Testo fornito:

Sono sempre stato convinto che un ottimo indice per capire la reale qualità di un attore sia guardare i registi con cui ha collaborato.
Se un professionista è cercato e voluto dai migliori, sia in progetti più piccoli sia in quelli a grandissimo budget, sia quando si trova sulla cresta dell'onda sia dopo un flop, allora deve esserci una ragione.
Talvolta essere all'apice della notorietà dura qualche anno, così come la prestanza atletica o la bellezza fisica.
Il talento è invece qualcosa di cui nessun regista può fare a meno: cambiano gli approcci al Cinema, i generi, le tipologie di film, ma alla fine sullo schermo ci vanno gli attori e, anche se un autore può gestire e mascherare i loro limiti, devono essere bravi e adatti.
Questo non significa - almeno per me - che il Cinema lo facciano gli interpreti: sono fermamente convinto che il risultato dipenda più dalla capacità di un regista di metterli nelle condizioni adatte piuttosto che dalla loro bravura intrinseca, ma sono comunque certo che a quei livelli siano tutti professionisti estremamente capaci nel loro mestiere e che le loro qualità si possano desumere da coloro che li hanno voluti e visti ogni giorno sul set.

Dati forniti:
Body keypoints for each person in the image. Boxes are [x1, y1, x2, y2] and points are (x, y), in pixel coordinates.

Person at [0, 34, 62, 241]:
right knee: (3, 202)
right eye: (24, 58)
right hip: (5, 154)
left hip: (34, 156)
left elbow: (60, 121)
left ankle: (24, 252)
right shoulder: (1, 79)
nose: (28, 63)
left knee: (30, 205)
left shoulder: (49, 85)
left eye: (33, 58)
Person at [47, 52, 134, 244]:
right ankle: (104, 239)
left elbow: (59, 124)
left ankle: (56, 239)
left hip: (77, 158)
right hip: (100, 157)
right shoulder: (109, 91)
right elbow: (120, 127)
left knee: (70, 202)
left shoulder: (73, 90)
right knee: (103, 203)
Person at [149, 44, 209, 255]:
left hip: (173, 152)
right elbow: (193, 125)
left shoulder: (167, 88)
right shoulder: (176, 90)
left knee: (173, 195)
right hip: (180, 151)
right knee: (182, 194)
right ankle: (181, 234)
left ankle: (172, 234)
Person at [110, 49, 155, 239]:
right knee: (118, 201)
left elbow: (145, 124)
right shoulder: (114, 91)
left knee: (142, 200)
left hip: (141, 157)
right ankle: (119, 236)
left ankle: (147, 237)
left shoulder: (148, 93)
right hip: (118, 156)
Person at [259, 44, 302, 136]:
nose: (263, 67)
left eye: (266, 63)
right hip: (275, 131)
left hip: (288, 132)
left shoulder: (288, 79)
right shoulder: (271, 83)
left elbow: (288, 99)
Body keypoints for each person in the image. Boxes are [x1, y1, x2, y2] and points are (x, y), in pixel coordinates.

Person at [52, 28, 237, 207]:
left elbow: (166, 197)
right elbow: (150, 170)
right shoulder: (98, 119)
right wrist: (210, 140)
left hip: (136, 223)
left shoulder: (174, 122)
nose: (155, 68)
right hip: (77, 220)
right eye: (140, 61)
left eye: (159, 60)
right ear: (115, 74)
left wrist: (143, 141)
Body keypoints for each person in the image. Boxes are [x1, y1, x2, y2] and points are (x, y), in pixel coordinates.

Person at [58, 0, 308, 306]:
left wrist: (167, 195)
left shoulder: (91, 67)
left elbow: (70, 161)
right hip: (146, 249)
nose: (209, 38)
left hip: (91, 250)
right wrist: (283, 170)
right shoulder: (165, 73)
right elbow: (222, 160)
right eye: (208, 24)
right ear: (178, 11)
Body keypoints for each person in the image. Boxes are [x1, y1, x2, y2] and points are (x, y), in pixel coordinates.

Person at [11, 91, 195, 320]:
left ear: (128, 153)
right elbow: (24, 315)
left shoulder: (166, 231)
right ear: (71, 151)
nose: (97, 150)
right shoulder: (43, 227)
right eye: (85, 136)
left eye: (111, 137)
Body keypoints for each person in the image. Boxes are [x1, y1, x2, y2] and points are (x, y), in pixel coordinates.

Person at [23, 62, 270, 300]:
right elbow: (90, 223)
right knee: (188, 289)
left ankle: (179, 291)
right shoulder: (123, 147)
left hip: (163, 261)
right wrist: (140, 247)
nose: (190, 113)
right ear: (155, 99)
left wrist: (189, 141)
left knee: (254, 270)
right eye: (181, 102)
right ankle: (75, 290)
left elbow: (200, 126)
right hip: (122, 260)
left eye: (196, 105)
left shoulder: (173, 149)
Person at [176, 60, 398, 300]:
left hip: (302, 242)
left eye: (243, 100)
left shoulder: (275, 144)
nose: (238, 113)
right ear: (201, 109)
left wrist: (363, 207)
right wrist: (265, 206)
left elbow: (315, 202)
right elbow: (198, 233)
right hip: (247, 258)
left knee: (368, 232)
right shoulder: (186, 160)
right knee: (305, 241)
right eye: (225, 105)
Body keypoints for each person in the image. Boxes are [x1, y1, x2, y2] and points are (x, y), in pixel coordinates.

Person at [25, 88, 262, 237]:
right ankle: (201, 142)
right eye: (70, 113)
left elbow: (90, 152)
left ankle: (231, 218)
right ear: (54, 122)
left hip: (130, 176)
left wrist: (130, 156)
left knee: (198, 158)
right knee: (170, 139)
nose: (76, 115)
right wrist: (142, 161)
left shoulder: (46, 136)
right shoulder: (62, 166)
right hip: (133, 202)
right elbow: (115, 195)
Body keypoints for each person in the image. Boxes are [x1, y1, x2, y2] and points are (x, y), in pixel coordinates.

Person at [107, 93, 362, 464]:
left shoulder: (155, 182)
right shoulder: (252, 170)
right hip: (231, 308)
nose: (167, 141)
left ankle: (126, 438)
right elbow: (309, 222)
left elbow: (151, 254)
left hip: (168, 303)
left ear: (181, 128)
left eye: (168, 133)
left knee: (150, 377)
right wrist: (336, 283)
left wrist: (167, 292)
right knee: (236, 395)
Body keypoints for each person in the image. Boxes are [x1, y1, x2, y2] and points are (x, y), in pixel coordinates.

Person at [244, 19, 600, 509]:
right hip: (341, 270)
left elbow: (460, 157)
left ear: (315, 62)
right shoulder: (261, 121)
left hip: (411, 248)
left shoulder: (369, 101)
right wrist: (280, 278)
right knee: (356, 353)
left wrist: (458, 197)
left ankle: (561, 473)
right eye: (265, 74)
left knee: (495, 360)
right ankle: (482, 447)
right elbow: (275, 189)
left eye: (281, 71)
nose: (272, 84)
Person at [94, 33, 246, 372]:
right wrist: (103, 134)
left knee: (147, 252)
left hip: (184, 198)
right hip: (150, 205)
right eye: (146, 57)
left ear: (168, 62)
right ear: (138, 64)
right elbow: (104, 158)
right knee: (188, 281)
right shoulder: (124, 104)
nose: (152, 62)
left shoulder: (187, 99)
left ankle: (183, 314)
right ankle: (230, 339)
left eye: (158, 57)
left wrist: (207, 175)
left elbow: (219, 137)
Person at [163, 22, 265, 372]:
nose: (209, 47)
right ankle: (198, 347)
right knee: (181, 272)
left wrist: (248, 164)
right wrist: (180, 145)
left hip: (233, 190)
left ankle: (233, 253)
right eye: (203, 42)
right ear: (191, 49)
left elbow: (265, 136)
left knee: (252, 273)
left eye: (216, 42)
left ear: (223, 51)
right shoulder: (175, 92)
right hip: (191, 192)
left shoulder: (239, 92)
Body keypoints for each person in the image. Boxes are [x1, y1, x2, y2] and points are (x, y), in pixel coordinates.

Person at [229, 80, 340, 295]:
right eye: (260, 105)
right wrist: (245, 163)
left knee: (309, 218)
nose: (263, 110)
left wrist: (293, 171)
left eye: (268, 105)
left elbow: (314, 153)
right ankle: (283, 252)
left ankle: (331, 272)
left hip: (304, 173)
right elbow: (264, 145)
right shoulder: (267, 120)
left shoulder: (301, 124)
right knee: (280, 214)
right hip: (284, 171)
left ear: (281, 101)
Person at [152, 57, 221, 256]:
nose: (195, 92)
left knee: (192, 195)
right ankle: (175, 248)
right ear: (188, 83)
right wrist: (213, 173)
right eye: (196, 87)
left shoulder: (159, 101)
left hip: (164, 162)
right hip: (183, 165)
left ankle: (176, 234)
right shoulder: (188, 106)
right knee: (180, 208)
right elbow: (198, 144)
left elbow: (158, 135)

Requisiti dell'esercizio:
Ricopia dal testo su attori e registi il brano che va da "Se un professionista" a "esserci una ragione.". Il materiale è distinto dal testo su attori e registi e va considerato a parte.

Soluzione:
Se un professionista è cercato e voluto dai migliori, sia in progetti più piccoli sia in quelli a grandissimo budget, sia quando si trova sulla cresta dell'onda sia dopo un flop, allora deve esserci una ragione.